Asked what he found out, Tobin tells Kroft, "It hadn't been based on science at all, but rather had been based on subjective belief for over four decades."

Evidence Of Injustice, FBI's Bullet Lead Analysis Used Flawed Science To Convict Hundreds Of Defendants - CBS News

Thursday, October 04, 2007

Good news.. but wait, what about the terrorists and pedophiles!!

 

Reading the news today, I came across this bit, which by itself is pretty good news.  It, if passed, would extend reporter's privilege to federal cases; such already exists for all states, including DC.  It also, as a side effect, would include Bloggers, or anyone else involved in "the regular gathering, preparing, collecting, photographing, recording, writing, editing, reporting, or publishing of news or information that concerns local, national, or international events or other matters of public interest for dissemination to the public".

Anyone regularly engaged in "journalism," which would seem to include some bloggers, wouldn't generally be forced to divulge confidential sources in federal cases under a bill approved Thursday by a U.S. Senate committee.

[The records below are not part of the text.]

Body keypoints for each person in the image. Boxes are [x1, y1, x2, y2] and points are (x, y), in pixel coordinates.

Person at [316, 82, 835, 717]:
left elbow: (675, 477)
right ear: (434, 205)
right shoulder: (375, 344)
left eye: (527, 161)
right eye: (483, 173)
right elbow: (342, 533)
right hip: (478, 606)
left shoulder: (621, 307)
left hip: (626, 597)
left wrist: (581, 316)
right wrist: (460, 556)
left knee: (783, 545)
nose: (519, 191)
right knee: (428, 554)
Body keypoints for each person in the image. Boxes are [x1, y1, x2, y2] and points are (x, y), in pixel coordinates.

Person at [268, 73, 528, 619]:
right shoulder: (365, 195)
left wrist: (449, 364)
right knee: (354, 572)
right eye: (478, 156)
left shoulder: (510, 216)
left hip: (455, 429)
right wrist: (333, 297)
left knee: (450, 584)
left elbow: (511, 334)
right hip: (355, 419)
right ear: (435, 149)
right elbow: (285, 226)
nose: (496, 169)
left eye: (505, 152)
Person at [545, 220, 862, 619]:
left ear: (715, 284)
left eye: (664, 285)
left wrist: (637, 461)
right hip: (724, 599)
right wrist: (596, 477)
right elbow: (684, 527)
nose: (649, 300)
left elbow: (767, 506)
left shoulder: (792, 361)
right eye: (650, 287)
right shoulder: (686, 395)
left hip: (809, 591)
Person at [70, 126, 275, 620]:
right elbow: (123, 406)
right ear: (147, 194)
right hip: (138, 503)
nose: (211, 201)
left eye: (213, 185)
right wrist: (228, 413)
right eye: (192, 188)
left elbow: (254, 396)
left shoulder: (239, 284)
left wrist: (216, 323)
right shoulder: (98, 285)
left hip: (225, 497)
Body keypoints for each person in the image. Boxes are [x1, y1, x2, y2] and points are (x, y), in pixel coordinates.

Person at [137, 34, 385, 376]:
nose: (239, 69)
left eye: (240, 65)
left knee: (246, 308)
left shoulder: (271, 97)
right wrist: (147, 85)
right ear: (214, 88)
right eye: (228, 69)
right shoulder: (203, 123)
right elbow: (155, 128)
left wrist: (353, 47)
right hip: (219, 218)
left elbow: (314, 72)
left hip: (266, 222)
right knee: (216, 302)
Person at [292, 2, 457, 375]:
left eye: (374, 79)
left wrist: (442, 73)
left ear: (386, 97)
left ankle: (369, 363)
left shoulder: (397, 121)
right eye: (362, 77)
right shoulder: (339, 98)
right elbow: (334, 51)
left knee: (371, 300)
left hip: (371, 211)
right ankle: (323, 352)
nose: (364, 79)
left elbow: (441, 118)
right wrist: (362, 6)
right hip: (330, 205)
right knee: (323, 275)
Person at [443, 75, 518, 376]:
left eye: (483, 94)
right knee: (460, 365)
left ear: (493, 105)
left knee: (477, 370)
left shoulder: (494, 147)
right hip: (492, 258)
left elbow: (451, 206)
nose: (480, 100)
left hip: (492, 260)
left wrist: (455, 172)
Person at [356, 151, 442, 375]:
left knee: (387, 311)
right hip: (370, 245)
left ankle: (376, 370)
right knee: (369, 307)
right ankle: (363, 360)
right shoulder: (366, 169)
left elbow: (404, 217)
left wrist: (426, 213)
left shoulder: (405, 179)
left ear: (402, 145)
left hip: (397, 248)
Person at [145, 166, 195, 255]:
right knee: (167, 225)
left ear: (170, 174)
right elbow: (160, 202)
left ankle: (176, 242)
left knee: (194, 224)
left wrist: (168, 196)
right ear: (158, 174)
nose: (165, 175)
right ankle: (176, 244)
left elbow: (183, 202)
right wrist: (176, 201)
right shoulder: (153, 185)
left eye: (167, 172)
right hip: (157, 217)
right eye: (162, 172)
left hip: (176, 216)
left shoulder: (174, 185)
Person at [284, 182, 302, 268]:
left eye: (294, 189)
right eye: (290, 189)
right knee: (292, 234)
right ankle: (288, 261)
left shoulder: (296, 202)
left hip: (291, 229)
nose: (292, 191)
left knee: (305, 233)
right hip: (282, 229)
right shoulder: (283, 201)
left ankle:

By a 15-2 vote, the U.S. Senate Judiciary Committee backed an amended version of the so-called Free Flow of Information Act. Sens. Sam Brownback (R-Kansas) and Jon Kyl (R-Ariz.) cast the "no" votes.

Bloggers land legal shield in Senate panel vote | Tech news blog - CNET News.com

 

But wait, there's more!  You can't simply pass a new law these days; someone has to tie it to terrorism and child porn or child predators:

The Justice Department has argued that the language is far too broad and could endanger national security and criminal investigations. A Thursday Washington Post op-ed by U.S. attorney Patrick Fitzgerald claims the bill would unwittingly protect Iraqi spies posing as journalists and child pornographers who swapped information via the Internet.

Give me a break.  I'm sick and tired of everything being reduced to either terrorism or "protect the children!".  I'd vote for Mickey Mouse for president at this point if I thought he'd govern thru wisdom, and not thru fear mongering.